Courtney Howard is a LAFCA, OFCS and AWFJ member, as well as a Rotten Tomatometer-approved film critic. Her work has been published on Variety, She Knows and Awards Circuit.
Courtney Howard // Film Critic
THE BIG BAD FOX AND OTHER TALES
The best thing about the medium of animation is its uncanny ability to make the irreverent universalities of life pop. It’s here where filmmakers can really amp up the slapstick, pratfalls and absurdity with a nihilistic gumption at heart. With THE BIG BAD FOX AND OTHER TALES, directors Patrick Imbert and Benjamin Renner properly channel the ghosts of Chuck Jones, Buster Keaton and Charlie Chaplin, creating an utterly adorable, endearing and wonderful all-ages feature that’s as much a love letter to the hand-drawn art form as it is to comedy in general.

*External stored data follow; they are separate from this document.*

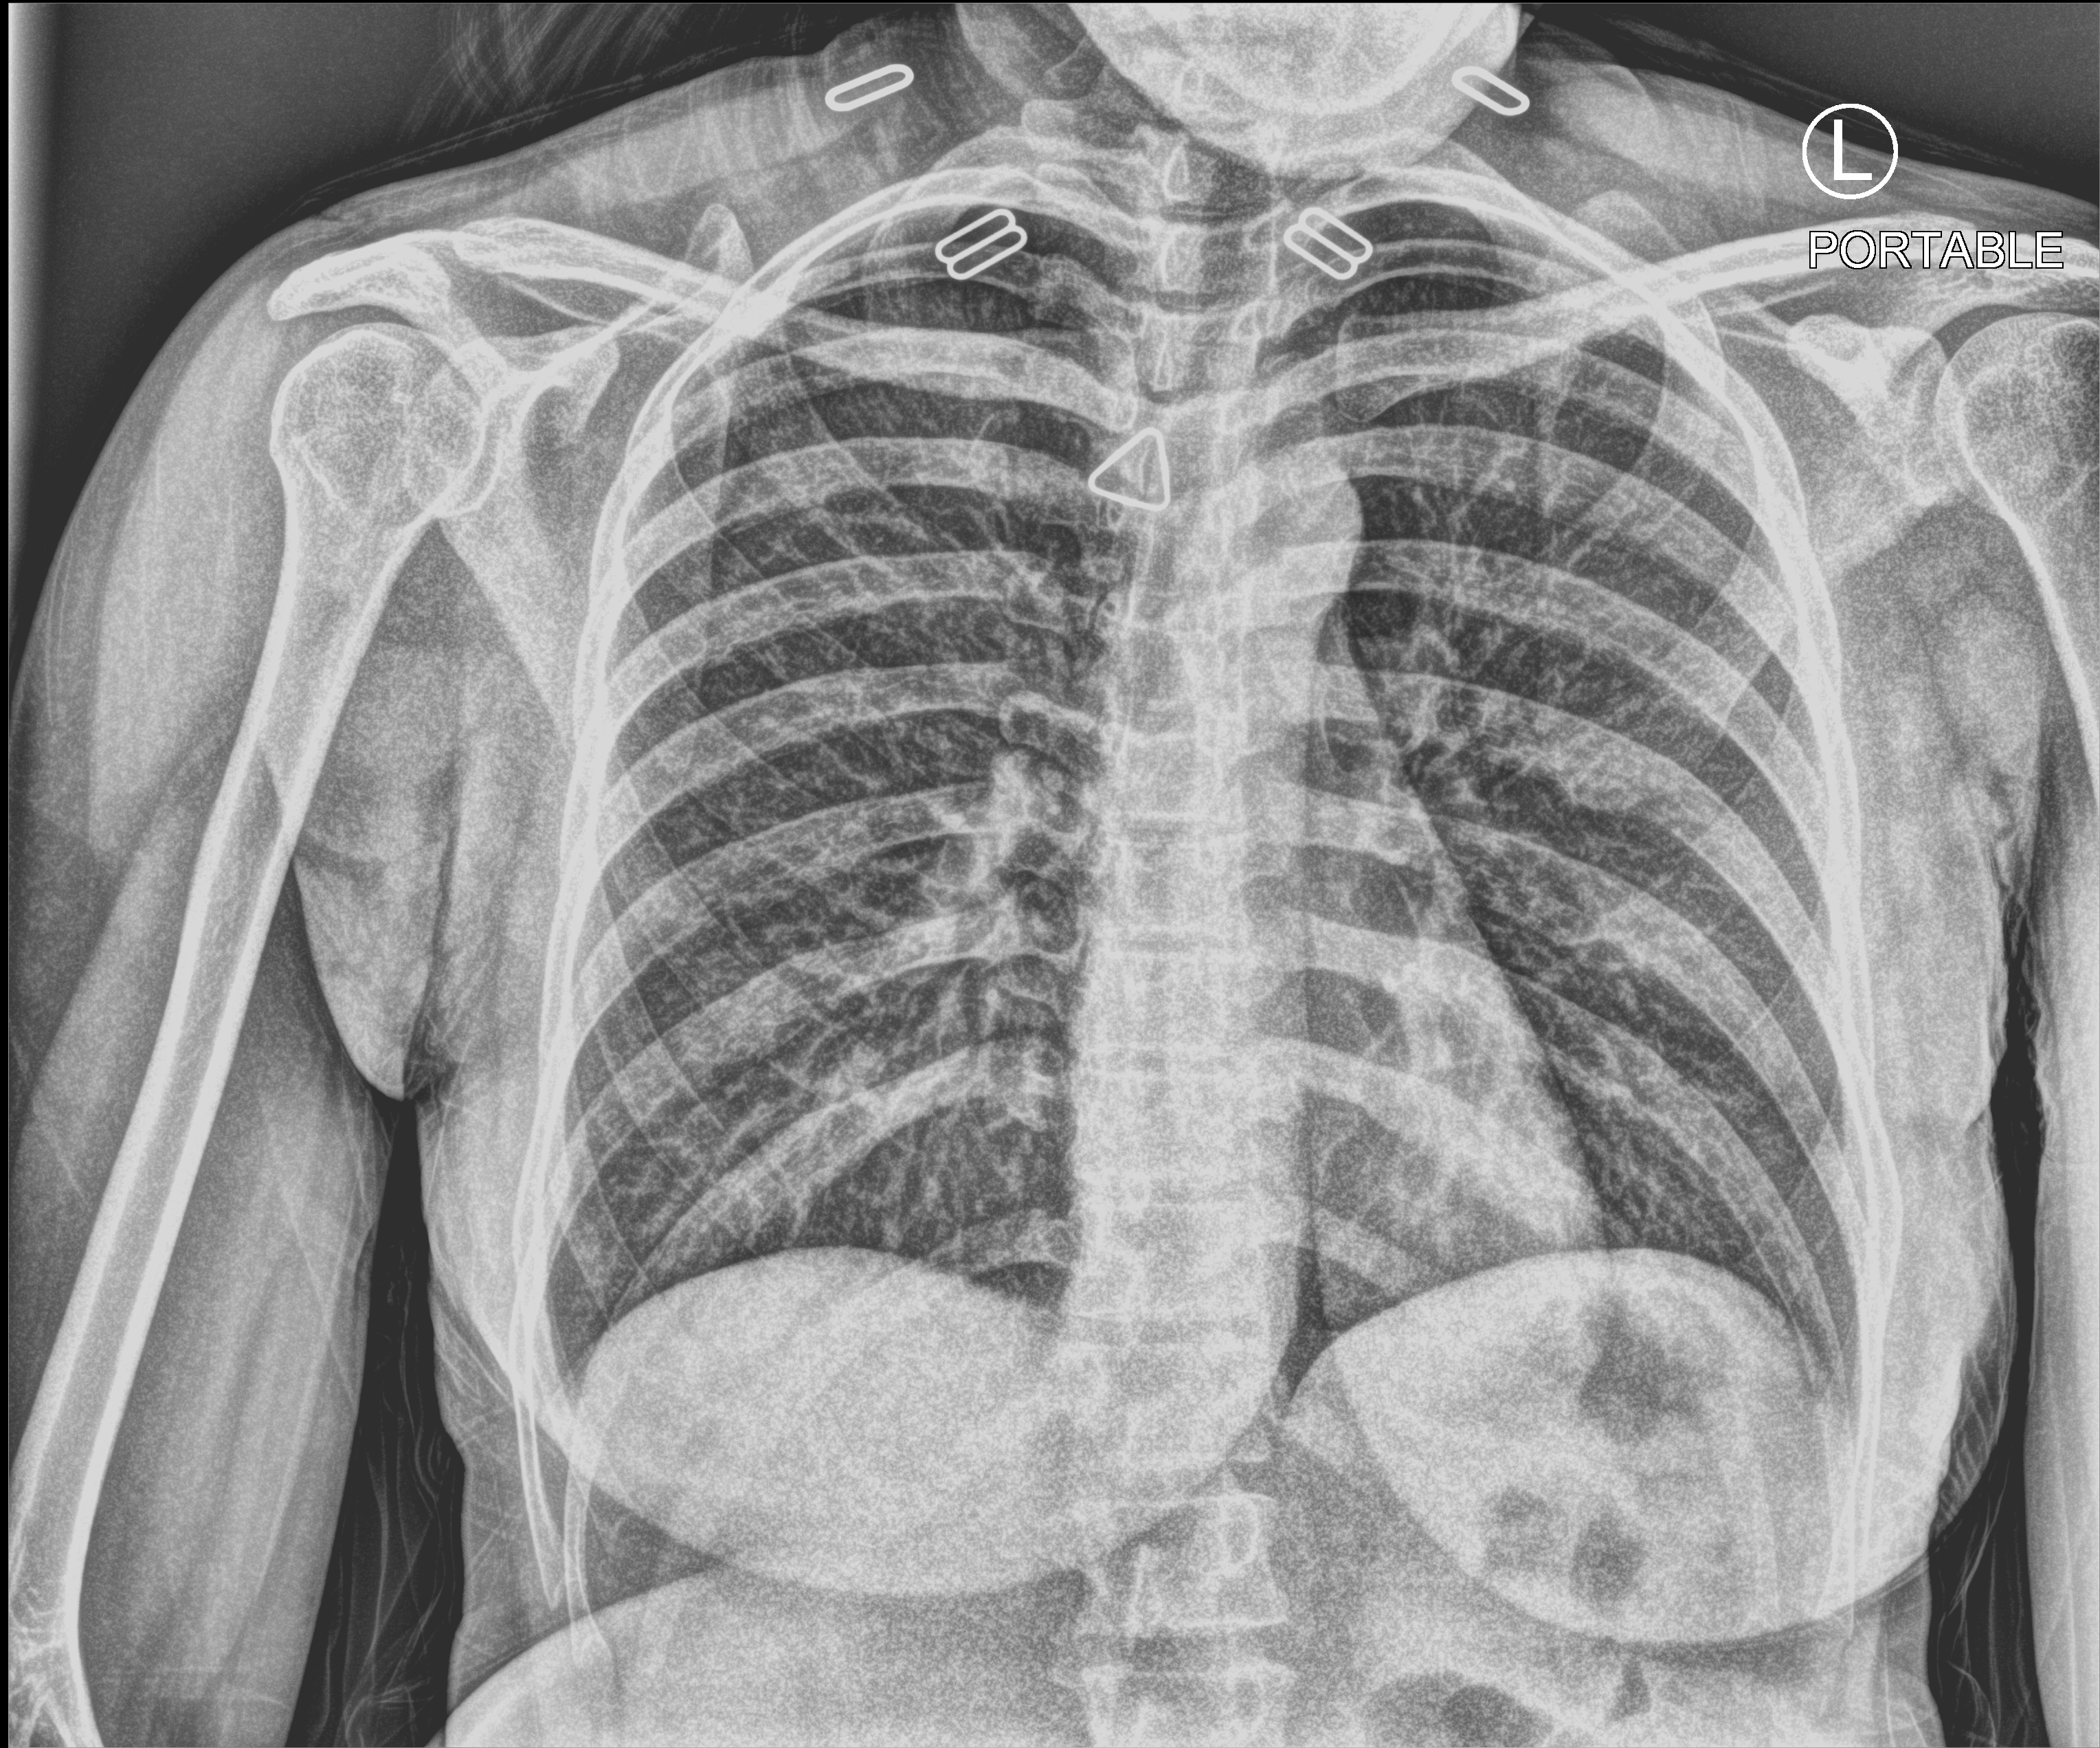
Bedside chest radiograph (computed radiography). Female patient hospitalised with COVID-19, age 18–59 years.
Hospital-stay facts (about this admission, not read from this image; timing relative to this image not recorded): admitted to intensive care during this hospital stay: no; mechanically ventilated during this hospital stay: no.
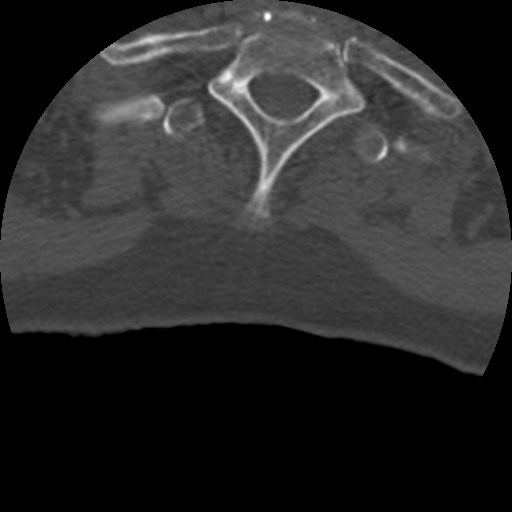
CT including the spine, one axial slice. Slice 382 of 399 in the series (ordered by position). Reconstruction kernel STANDARD. Bone window (W 1800 / L 400 HU). 1.25 mm slice thickness. 512 × 512 image matrix. Patient age 69 years. Case-level facts recorded for this patient, not image findings: primary cancer: prostate.
Annotated regions visible in this slice (semi-automatically segmented with operator editing):
- T1 vertebra: bounding box (x1, y1, x2, y2) in pixels: (209, 17, 364, 222)
- T2 vertebra: (162, 96, 389, 164)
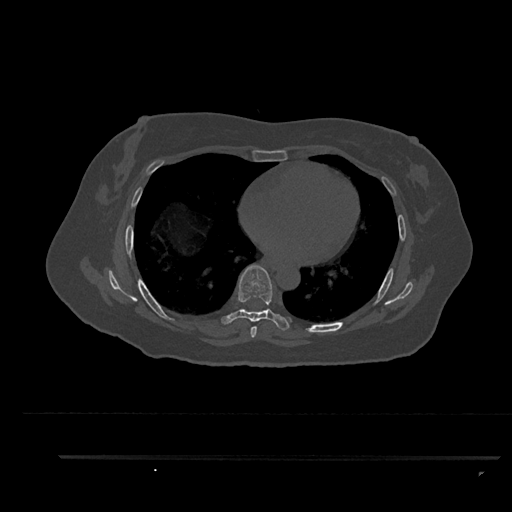
CT including the spine, one axial slice. Slice 512 of 797 in the series (ordered by position). Bone window (W 1800 / L 400 HU). 512 × 512 image matrix, field of view 408 × 408 mm. Female patient, age 44 years. From the clinical record (not read from this slice): primary cancer: renal; vertebrae with lytic lesions (as recorded): L1.
Annotated regions visible in this slice (semi-automatically segmented with operator editing):
- T6 vertebra: bounding box (x1, y1, x2, y2) in pixels: (250, 326, 257, 338)
- T7 vertebra: (221, 265, 291, 331)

Structured a little like some kind of newfangled THE MUPPET SHOW, one starring a fox as the exhausted emcee, it introduces the audience to three separate short stories: “Baby Delivery,” in which a clever farmer pig, a dimwitted duck and rascally rabbit must deliver a baby to Avignon; “The Big Bad Fox,” in which a hungry fox softens when three small chickadees enter his life; and “Saving Christmas,” in which the pig, rabbit and duck are tasked with, you guessed it, saving the holiday from disaster. Along with the connective tissue that spotlights overzealous actors and the chaos of theater life, the three tales bequeath us with laughter and poignancy galore, exploring the many facets of comedy within each raucous tale.

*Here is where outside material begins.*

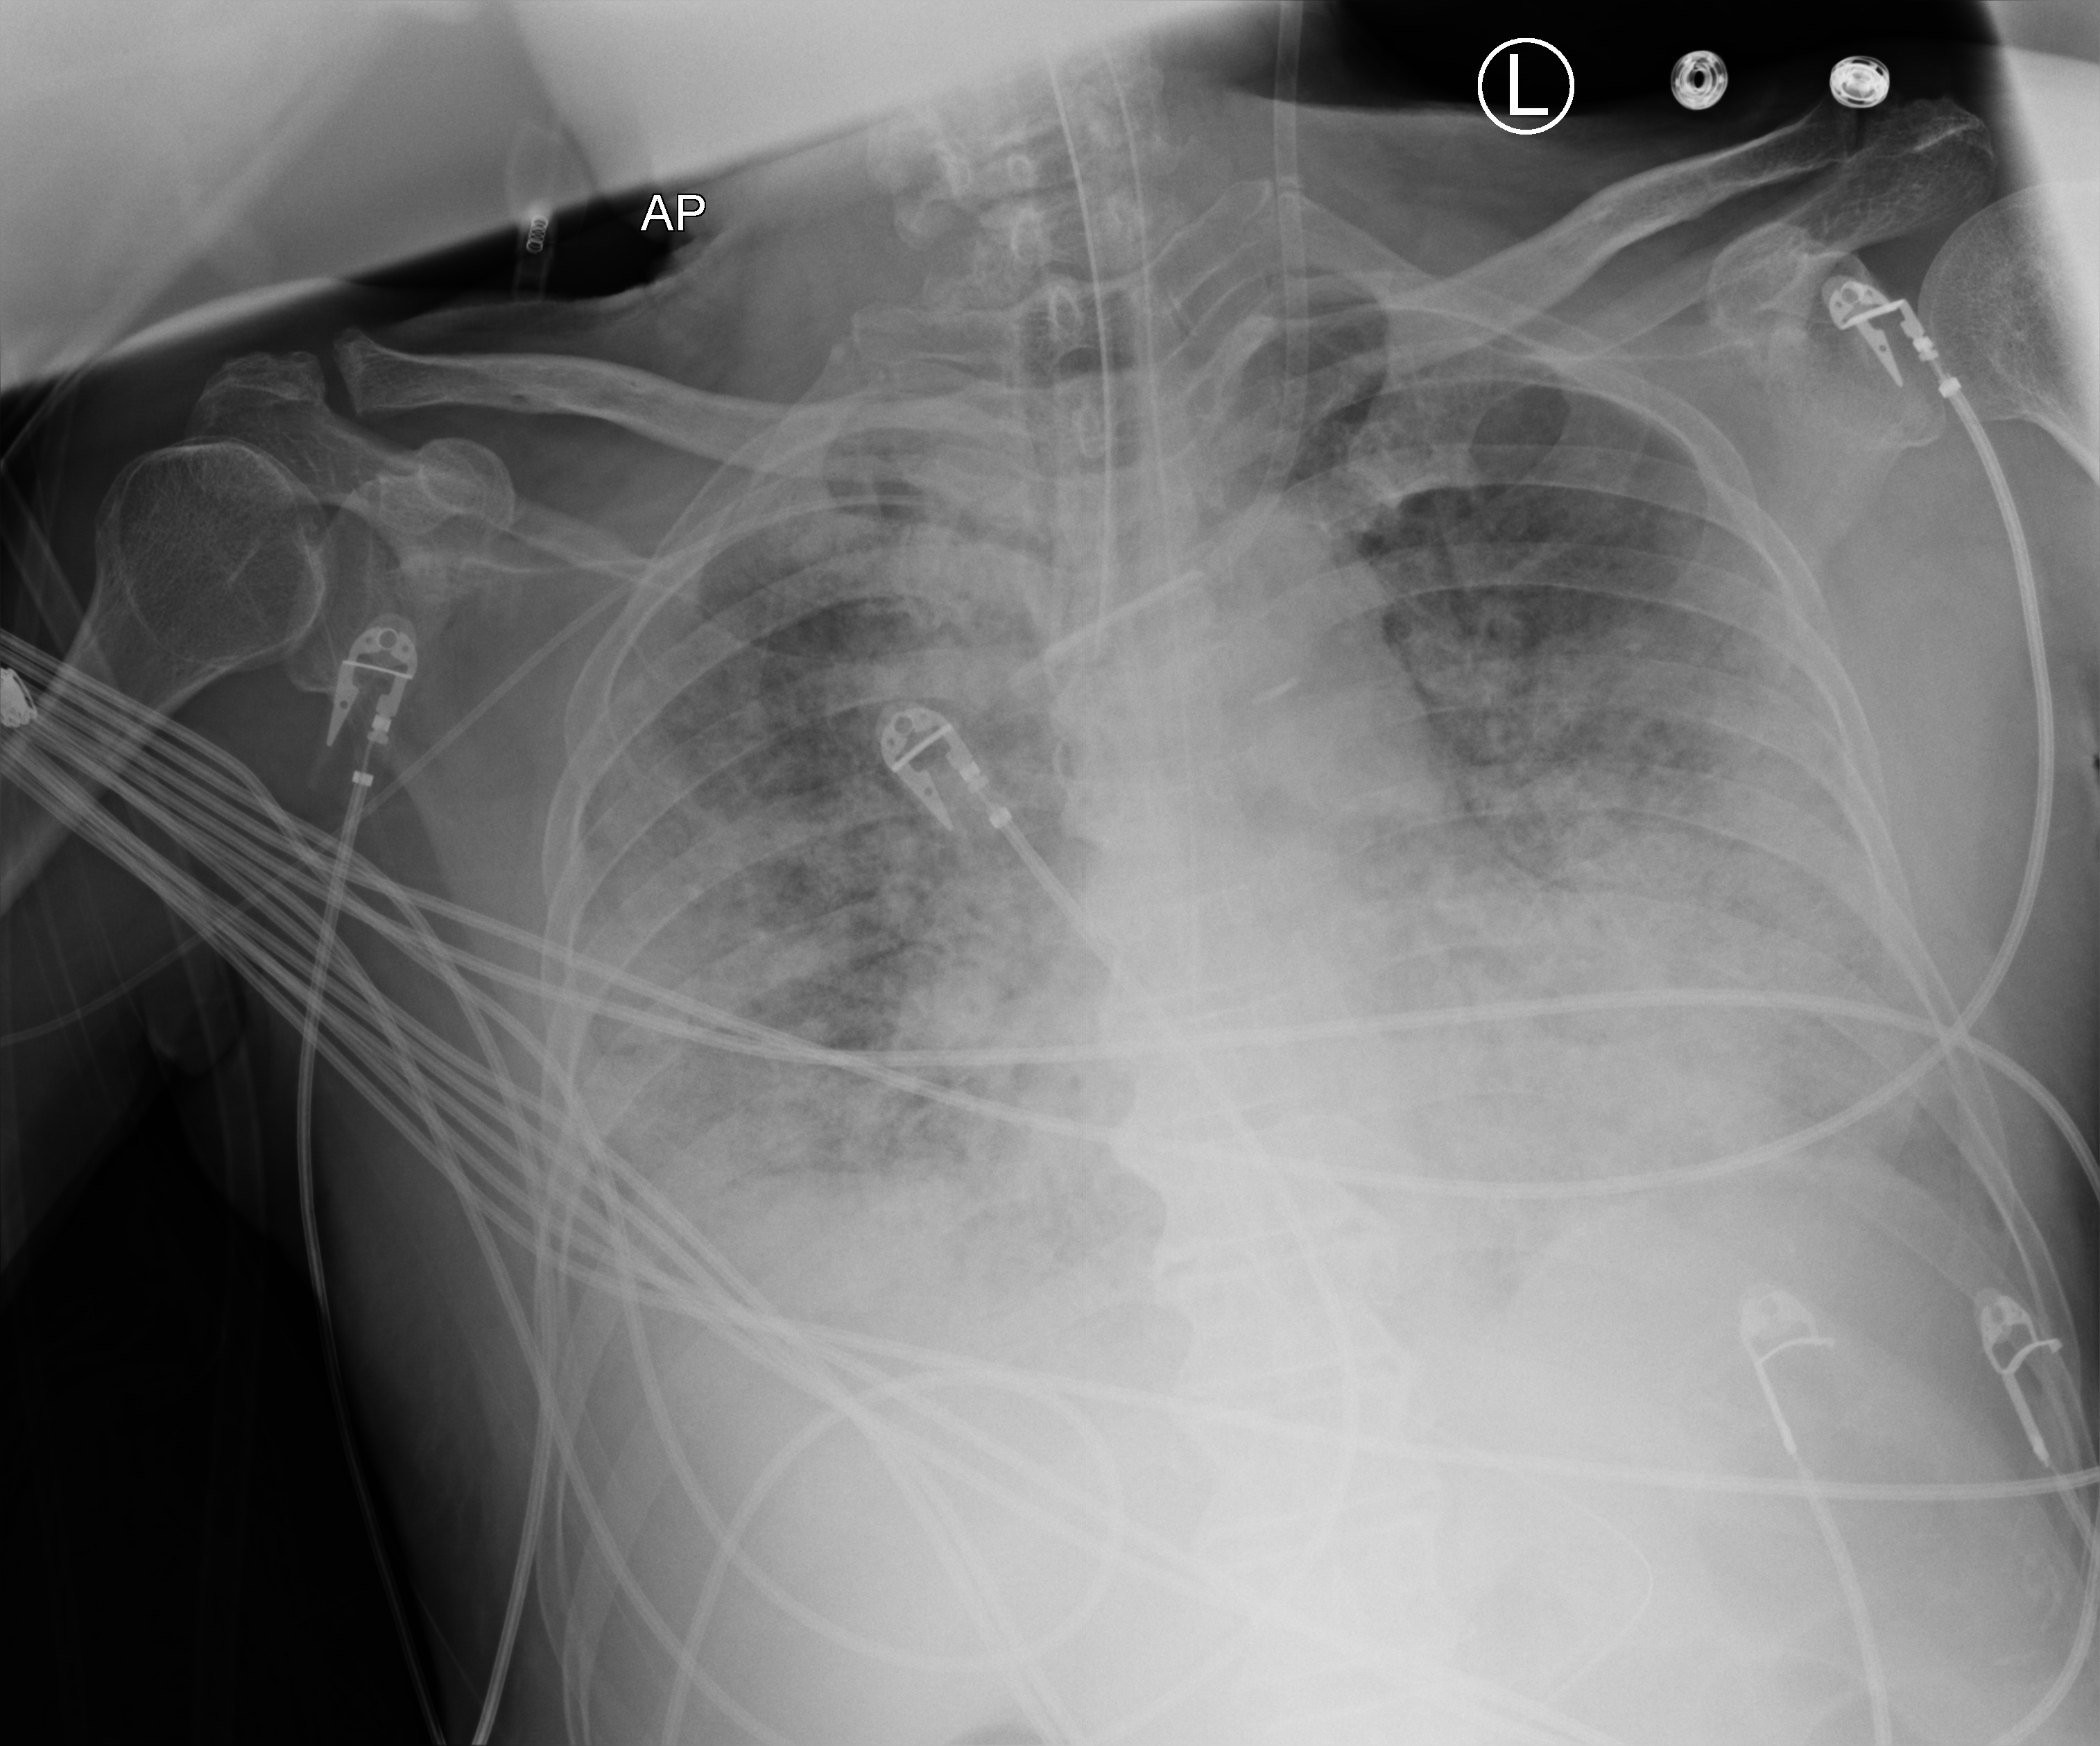
Bedside chest radiograph (computed radiography), anteroposterior (AP) projection. Male patient hospitalised with COVID-19, age 60–74 years.
Admission-level facts for this patient (not findings on this image; timing relative to this image not recorded):
- chronic kidney disease (admission record): no
- length of hospital stay: 26 days
- admitted to intensive care during this hospital stay: yes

Imbert, Renner and their animators add animal-specific humor better than THE SECRET LIFE OF PETS and SING. The duck who can’t swim and the hijinks that ensue from this set-up are ingenious. That tale also nails the double act bit between the straight-man, or in this case pig, and the funny feathered and furry foils. There’s also a twinge of humor to be gleaned from the audacity of a pig keeping a farm in pristine condition. The way in which the filmmakers contextualize location when the trio get trapped in a box is great because it keeps the character’s perspectives at the forefront of the action. They can’t see their surroundings and neither can we.
The second tale featuring the dog and fox, who are literally hen-pecked by a bossy hen whose babies go missing, is just as alive as the first. The colorful day shots are just as whimsical as the blue-covered nighttime ones. This is also the most Looney Tunes-esque portion, what with the dynamite bit between the hen and fox recalling the playful antagonist relationship between Road Runner and Wile E. Coyote – at least very briefly. The filmmakers are extremely careful never to dip too far into homage. The “Wolf’s Theme” from PETER AND THE WOLF played upon the wolf’s appearance is a perfect needle drop. On the whole, they magnificently squeeze in other subtle nods to MY NEIGHBOR TOTORO, PSYCHO and E.T.: THE EXTRA TERRESTRIAL.
Though the third short story may rank a step below the previous two, it does manage to squeak out slight lessons about Yuletide cheer and exercising patience with those who need to learn. The filmmakers blessedly follow the comedy rule of threes here with the lawnmower bit. The sad trombone sound effect goes far, as do the X’s for eyes when the pig is knocked unconscious.
Altogether enchanting, THE BIG BAD FOX AND OTHER TALES is a joyful return to hand-drawn animation with beautiful, delicate watercolor aesthetics that beguile. Your greatest takeaway will be a full heart – but the recipe for some killer crepes that runs during the end credits might also fill your belly.
THE BIG BAD FOX AND OTHER TALES played the Animation is Film Festival on October 21. GKIDS will be releasing this, this winter.